CA: So, let me ask you one last question and it’s a fun one. I want to end on an upbeat discussion of poetry and food. Do you ever think of how they connect because they are both loves of yours?
MV: Absolutely. Absolutely. A friend of mine from college, Ted Determan, who runs a marketing company in DC keeps on telling me you should do a poetry cooking show. And he said, you would get the whole poetry and cooking market all tuning into you. But how am I going to do it? Set up a video .... That’s complicated.
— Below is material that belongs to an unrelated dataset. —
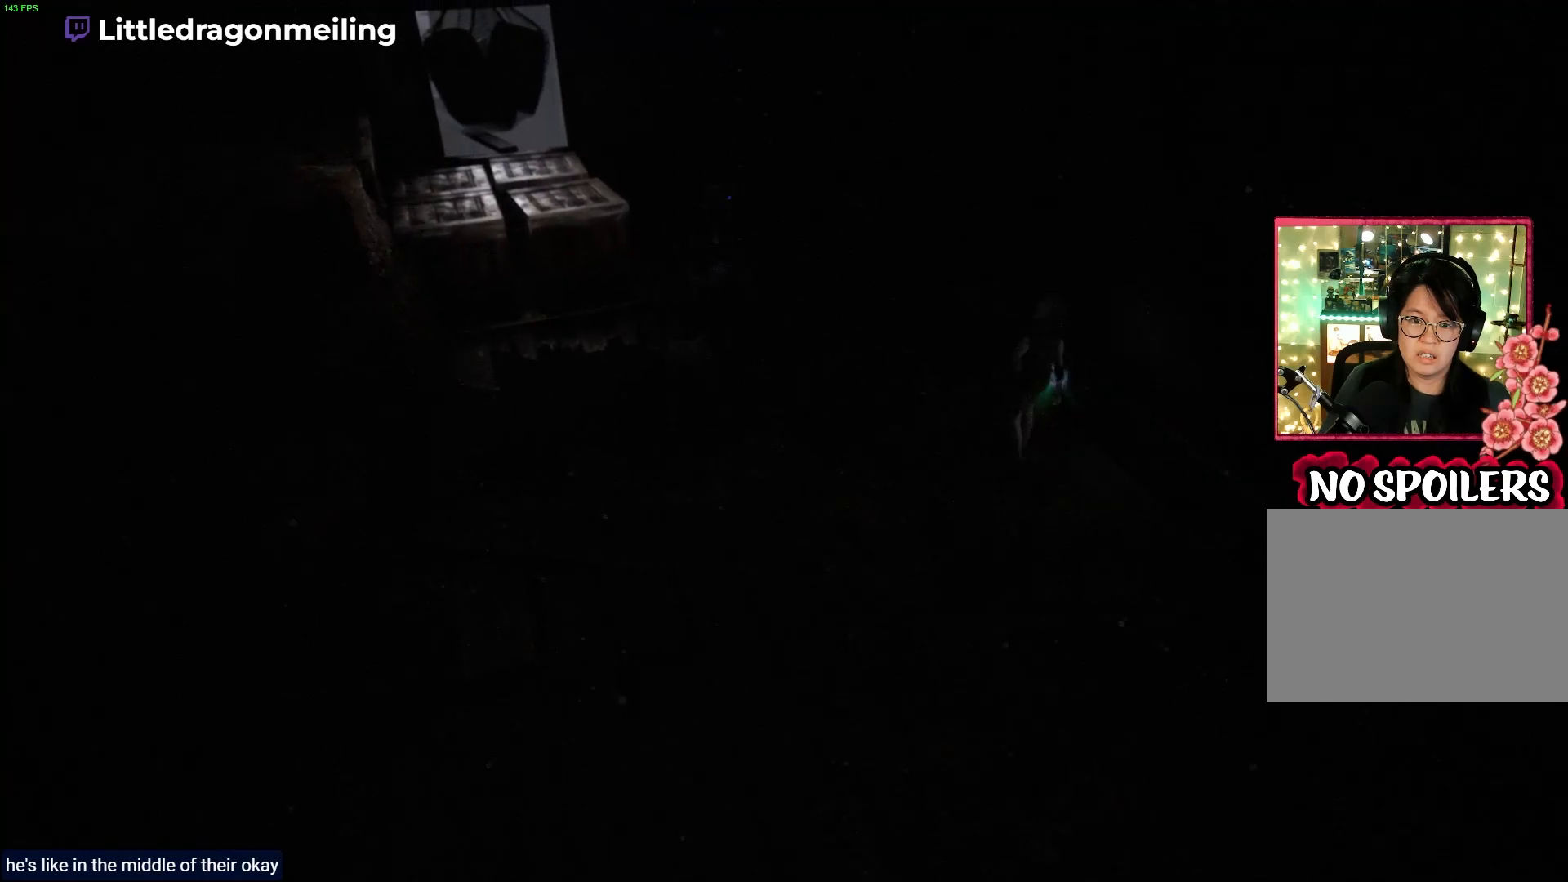
{"buttons": [], "left_stick": "up", "right_stick": "center", "events": []}
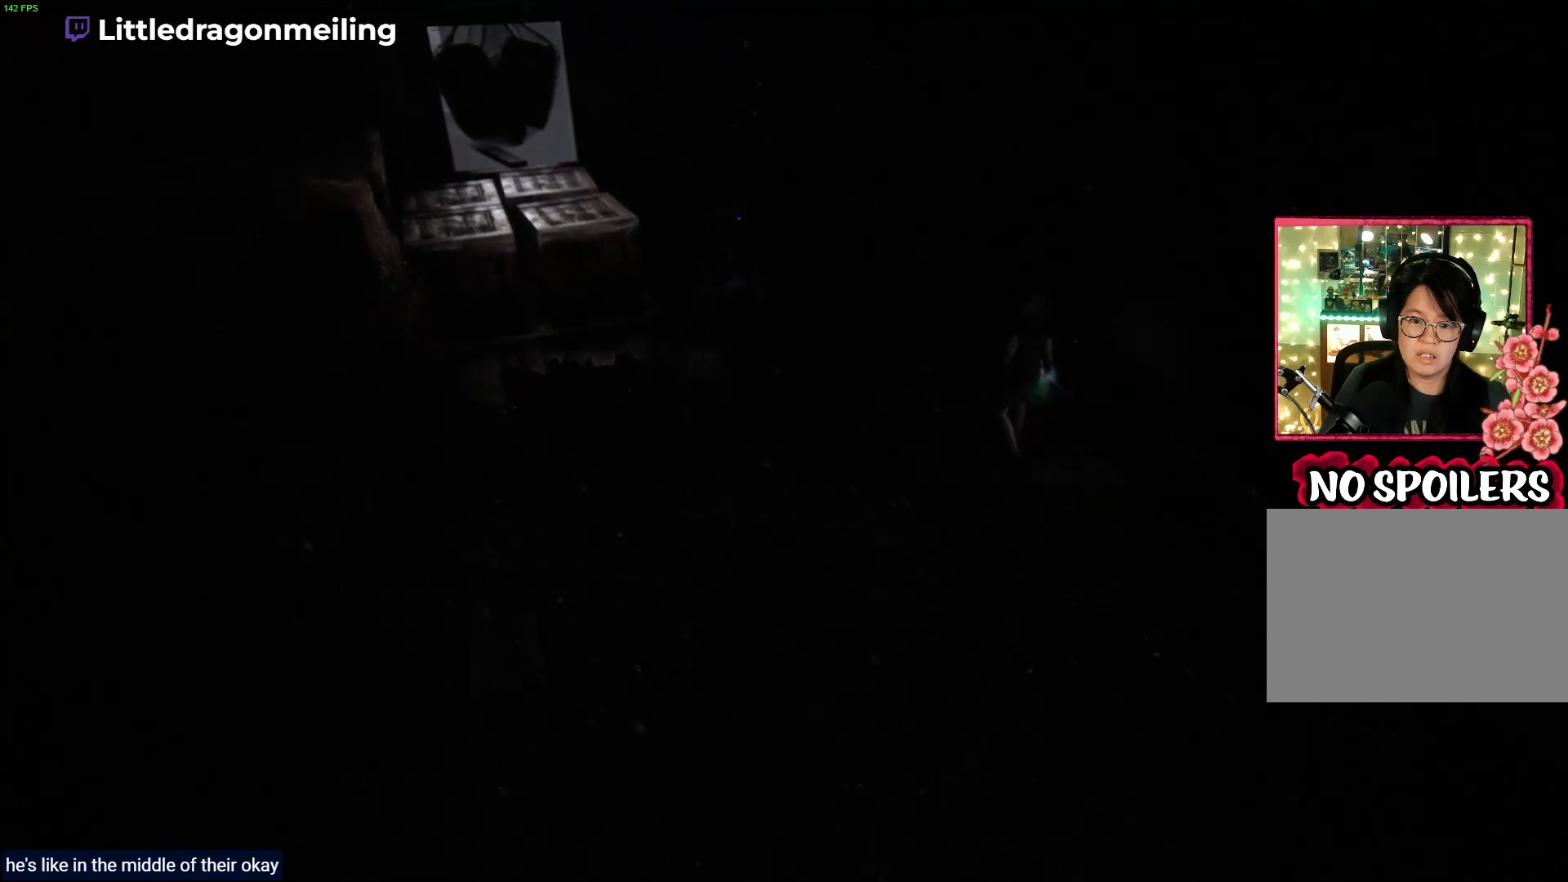
{"buttons": [], "left_stick": "up", "right_stick": "center", "events": []}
CA: And that’s a great idea.
MV: It is. Maybe later. But let me tell you, I’m working on my book now called Coalition, which I’m probably about three quarters of the way through. My next book planned is actually More Animal Poems. That’s the title of the book. And then, after that, I’m going to do a book of poetry and food. I think it’s also important to have some kind of ecological thought about it. So, I’ll definitely get more food in the poetry. There’s no doubt!
CA: Well, thank you for your time. You mentioned doing another interview where we talk about your mother’s family history. Sadly, she’s passed away, hasn’t she? I read in one of your books somewhere that she’s buried in Massachusetts.
MV: Right in our garden. Under the apple tree.
CA: Oh, that’s nice.
MV: Milly [Vincenz’s dog, named after Emily Dickinson] sits on her grave all the time, you know.
CA: Oh, she’s beautiful. That’s so nice.
MV: So, maybe there is something more than the nothingness.
CA: I’m going to hold onto — what did you call it — a little star room, or something, where we will get to meet. That sounds nice.